All of these issues are tough, the road is long and the outcome uncertain. Many have been fought over since the founding of our nation.
Some seem like disgraceful problems we may face for generations to come, with the notable exception of the environment. Keep ignoring that, and we'll kill ourselves off before too long -- then we won't have to worry about any of the others.
If there are solutions to these issues, they are complicated. Painful.
But then there is one issue that's very different: marriage equality.
I know how this one is going to end up. The solution is simple -- let a consenting adult marry another consenting adult. The fight to get to this point has been painful, but that is starting to end. I hate to discount religious convictions, but there's no pain in this solution, only love.
Maybe that's why setbacks like Judge Crabb's stay on her injunction order sting so much.
Last week was beautiful, a chance to peek into that not-so-distant future and celebrate what we will soon take for granted. Whether it was friends, former co-workers, or random people I've never met who were featured in the media, it still drove me to tears to read their stories. They've waited so many years just to have a basic right.
It is maddening to think that right could be invalidated or deferred by a court order, this fight should be over. It is inevitable, the tide has turned. Appeals, request for stays -- all they do is delay.
Everyone in Wisconsin won a big victory, even it was snatched away for the time being. It's a little sad it takes the courts to undo our state's desecration of the 14th Amendment.
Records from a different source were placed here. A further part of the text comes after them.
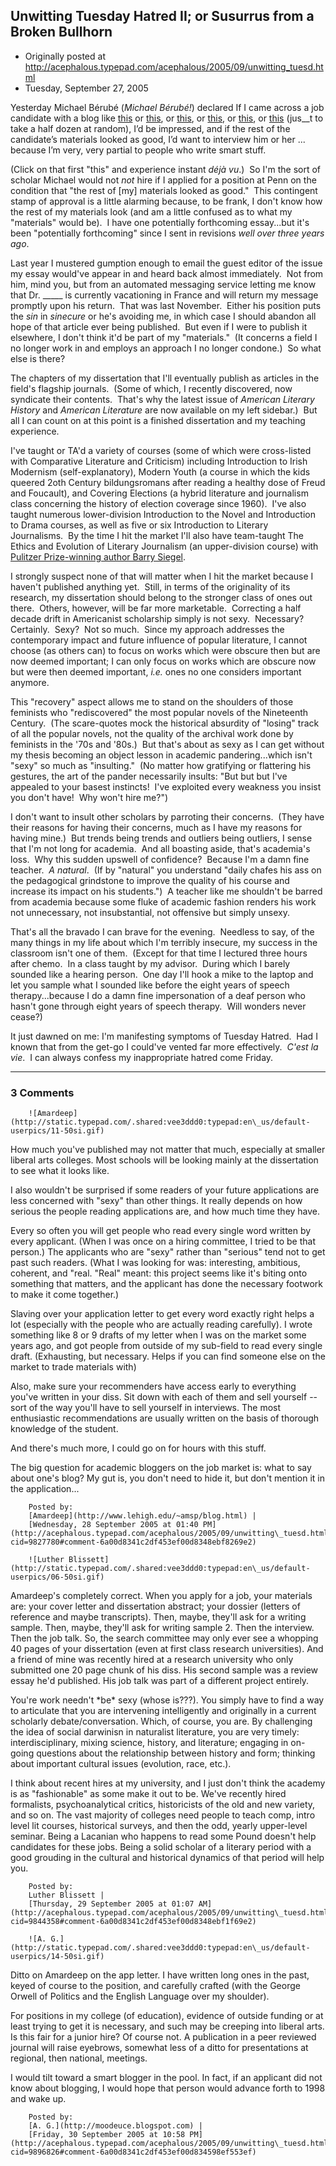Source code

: ## Unwitting Tuesday Hatred II; or Susurrus from a Broken Bullhorn

 * Originally posted at http://acephalous.typepad.com/acephalous/2005/09/unwitting_tuesd.html
 * Tuesday, September 27, 2005



Yesterday Michael Bérubé (_Michael Bérubé!_) declared
If I came across a job candidate with a blog like [this](http://acephalous.typepad.com/acephalous/) or [this](http://littleprofessor.typepad.com/the\_little\_professor/), or [this](http://www.adamkotsko.com/weblog/), or [this](http://www.lehigh.edu/%!E(MISSING)amsp/blog.html), or [this](http://chutry.wordherders.net/), or [this](http://ancrenewiseass.blogspot.com/)
(jus__t to take a half dozen at random), I’d be impressed, and if the
rest of the candidate’s materials looked as good, I’d want to interview
him or her ... because I’m very, very partial to people who write smart stuff.

(Click on that first "this" and experience instant _déjà vu_.)  So I'm the sort of scholar Michael would not _not_ hire if I applied for a position at Penn on the condition that "the rest of [my] materials looked as good."  This contingent stamp of approval is a little alarming because, to be frank, I don't know how the rest of my materials look (and am a little confused as to what my "materials" would be).  I have one potentially forthcoming essay...but it's been "potentially forthcoming" since I sent in revisions _well over three years ago_.  

Last year I mustered gumption enough to email the guest editor of the issue my essay would've appear in and heard back almost immediately.  Not from him, mind you, but from an automated messaging service letting me know that Dr. \_\_\_\_\_ is currently vacationing in France and will return my message promptly upon his return.  That was last November.  Either his position puts the _sin_ in _sinecure_ or he's avoiding me, in which case I should abandon all hope of that article ever being published.  But even if I were to publish it elsewhere, I don't think it'd be part of my "materials."  (It concerns a field I no longer work in and employs an approach I no longer condone.)  So what else is there?

The chapters of my dissertation that I'll eventually publish as articles in the field's flagship journals.  (Some of which, I recently discovered, now syndicate their contents.  That's why the latest issue of _American Literary History_ and _American Literature_ are now available on my left sidebar.)  But all I can count on at this point is a finished dissertation and my teaching experience.  

I've taught or TA'd a variety of courses (some of which were cross-listed with Comparative Literature and Criticism) including Introduction to Irish Modernism (self-explanatory), Modern Youth (a course in which the kids queered 2oth Century bildungsromans after reading a healthy dose of Freud and Foucault), and Covering Elections (a hybrid literature and journalism class concerning the history of election coverage since 1960).  I've also taught numerous lower-division Introduction to the Novel and Introduction to Drama courses, as well as five or six Introduction to Literary Journalisms.  By the time I hit the market I'll also have team-taught The Ethics and Evolution of Literary Journalism (an upper-division course) with [Pulitzer Prize-winning author Barry Siegel](http://pulitzer.org/year/2002/feature-writing/works).  

I strongly suspect none of that will matter when I hit the market because I haven't published anything yet.  Still, in terms of the originality of its research, my dissertation should belong to the stronger class of ones out there.  Others, however, will be far more marketable.  Correcting a half decade drift in Americanist scholarship simply is not sexy.  Necessary?  Certainly.  Sexy?  Not so much.  Since my approach addresses the contemporary impact and future influence of popular literature, I cannot choose (as others can) to focus on works which were obscure then but are now deemed important; I can only focus on works which are obscure now but were then deemed important, _i.e._ ones no one considers important anymore.  

This "recovery" aspect allows me to stand on the shoulders of those feminists who "rediscovered" the most popular novels of the Nineteenth Century.  (The scare-quotes mock the historical absurdity of "losing" track of all the popular novels, not the quality of the archival work done by feminists in the '70s and '80s.)  But that's about as sexy as I can get without my thesis becoming an object lesson in academic pandering...which isn't "sexy" so much as "insulting."  (No matter how gratifying or flattering his gestures, the art of the pander necessarily insults: "But but but I've appealed to your basest instincts!  I've exploited every weakness you insist you don't have!  Why won't hire me?")

I don't want to insult other scholars by parroting their concerns.  (They have their reasons for having their concerns, much as I have my reasons for having mine.)  But trends being trends and outliers being outliers, I sense that I'm not long for academia.  And all boasting aside, that's academia's loss.  Why this sudden upswell of confidence?  Because I'm a damn fine teacher.  _A natural_.  (If by "natural" you understand "daily chafes his ass on the pedagogical grindstone to improve the quality of his course and increase its impact on his students.")  A teacher like me shouldn't be barred from academia because some fluke of academic fashion renders his work not unnecessary, not insubstantial, not offensive but simply unsexy.  

That's all the bravado I can brave for the evening.  Needless to say, of the many things in my life about which I'm terribly insecure, my success in the classroom isn't one of them.  (Except for that time I lectured three hours after chemo.  In a class taught by my advisor.  During which I barely sounded like a hearing person.  One day I'll hook a mike to the laptop and let you sample what I sounded like before the eight years of speech therapy...because I do a damn fine impersonation of a deaf person who hasn't gone through eight years of speech therapy.  Will wonders never cease?)  

It just dawned on me: I'm manifesting symptoms of Tuesday Hatred.  Had I known that from the get-go I could've vented far more effectively.  _C'est la vie_.  I can always confess my inappropriate hatred come Friday.  

		

* * *

### 3 Comments 

		

                
[]()

	

		![Amardeep](http://static.typepad.com/.shared:vee3ddd0:typepad:en\_us/default-userpics/11-50si.gif)
	

	

		

How much you've published may not matter that much, especially at smaller liberal arts colleges. Most schools will be looking mainly at the dissertation to see what it looks like. 

I also wouldn't be surprised if some readers of your future applications are less concerned with "sexy" than other things. It really depends on how serious the people reading applications are, and how much time they have.  

Every so often you will get people who read every single word written by every applicant. (When I was once on a hiring committee, I tried to be that person.) The applicants who are "sexy" rather than "serious" tend not to get past such readers. (What I was looking for was: interesting, ambitious, coherent, and "real. "Real" meant: this project seems like it's biting onto something that matters, and the applicant has done the necessary footwork to make it come together.) 

Slaving over your application letter to get every word exactly right helps a lot (especially with the people who are actually reading carefully). I wrote something like 8 or 9 drafts of my letter when I was on the market some years ago, and got people from outside of my sub-field to read every single draft. (Exhausting, but necessary. Helps if you can find someone else on the market to trade materials with)

Also, make sure your recommenders have access early to everything you've written in your diss. Sit down with each of them and sell yourself -- sort of the way you'll have to sell yourself in interviews. The most enthusiastic recommendations are usually written on the basis of thorough knowledge of the student. 

And there's much more, I could go on for hours with this stuff. 

The big question for academic bloggers on the job market is: what to say about one's blog? My gut is, you don't need to hide it, but don't mention it in the application... 

	

		Posted by:
		[Amardeep](http://www.lehigh.edu/~amsp/blog.html) |
		[Wednesday, 28 September 2005 at 01:40 PM](http://acephalous.typepad.com/acephalous/2005/09/unwitting\_tuesd.html?cid=9827780#comment-6a00d8341c2df453ef00d8348ebf8269e2)

[]()

	

		![Luther Blissett](http://static.typepad.com/.shared:vee3ddd0:typepad:en\_us/default-userpics/06-50si.gif)
	

	

		

Amardeep's completely correct.  When you apply for a job, your materials are: your cover letter and dissertation abstract; your dossier (letters of reference and maybe transcripts).  Then, maybe, they'll ask for a writing sample.  Then, maybe, they'll ask for writing sample 2.  Then the interview.  Then the job talk.  So, the search committee may only ever see a whopping 40 pages of your dissertation (even at first class research universities).  And a friend of mine was recently hired at a research university who only submitted one 20 page chunk of his diss.  His second sample was a review essay he'd published.  His job talk was part of a different project entirely.

You're work needn't \*be\* sexy (whose is???).  You simply have to find a way to articulate that you are intervening intelligently and originally in a current scholarly debate/conversation.  Which, of course, you are.  By challenging the idea of social darwinisn in naturalist literature, you are very timely: interdisciplinary, mixing science, history, and literature; engaging in on-going questions about the relationship between history and form; thinking about important cultural issues (evolution, race, etc.).  

I think about recent hires at my university, and I just don't think the academy is as "fashionable" as some make it out to be.  We've recently hired formalists, psychoanalytical critics, historicists of the old and new variety, and so on.  The vast majority of colleges need people to teach comp, intro level lit courses, historical surveys, and then the odd, yearly upper-level seminar.  Being a Lacanian who happens to read some Pound doesn't help candidates for these jobs.  Being a solid scholar of a literary period with a good grouding in the cultural and historical dynamics of that period will help you.

	

		Posted by:
		Luther Blissett |
		[Thursday, 29 September 2005 at 01:07 AM](http://acephalous.typepad.com/acephalous/2005/09/unwitting\_tuesd.html?cid=9844358#comment-6a00d8341c2df453ef00d8348ebf1f69e2)

[]()

	

		![A. G.](http://static.typepad.com/.shared:vee3ddd0:typepad:en\_us/default-userpics/14-50si.gif)
	

	

		

Ditto on Amardeep on the app letter.  I have written long ones in the past, keyed of course to the position, and carefully crafted (with the George Orwell of Politics and the English Language over my shoulder).

For positions in my college (of education), evidence of outside funding or at least trying to get it is necessary, and such may be creeping into liberal arts.  Is this fair for a junior hire?  Of course not.  A publication in a peer reviewed journal will raise eyebrows, somewhat less of a ditto for presentations at regional, then national, meetings. 

I would tilt toward a smart blogger in the pool.  In fact, if an applicant did not know about blogging, I would hope that person would advance forth to 1998 and wake up. 

	

		Posted by:
		[A. G.](http://moodeuce.blogspot.com) |
		[Friday, 30 September 2005 at 10:58 PM](http://acephalous.typepad.com/acephalous/2005/09/unwitting\_tuesd.html?cid=9896826#comment-6a00d8341c2df453ef00d834598ef553ef)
But it was the celebrations that followed, when the Dane County Clerk's office had to turn volunteers away, and all the love shared across the state -- that was the victory we earned.
For any other issue I'm passionate about, that'd be enough. I'd be satisfied that we moved the ball forward and made some real progress.
This is different. I can see the end zone on this one. I know we will soon have true marriage equality -- secure, protected rights in Wisconsin and the rest of the nation. Hell, let's go for the entire planet.
When that day comes, the celebration is going to make last week look like a pre-party.
Until then, those who were married, those who wait to be married, and all of their allies must keep pushing for equality.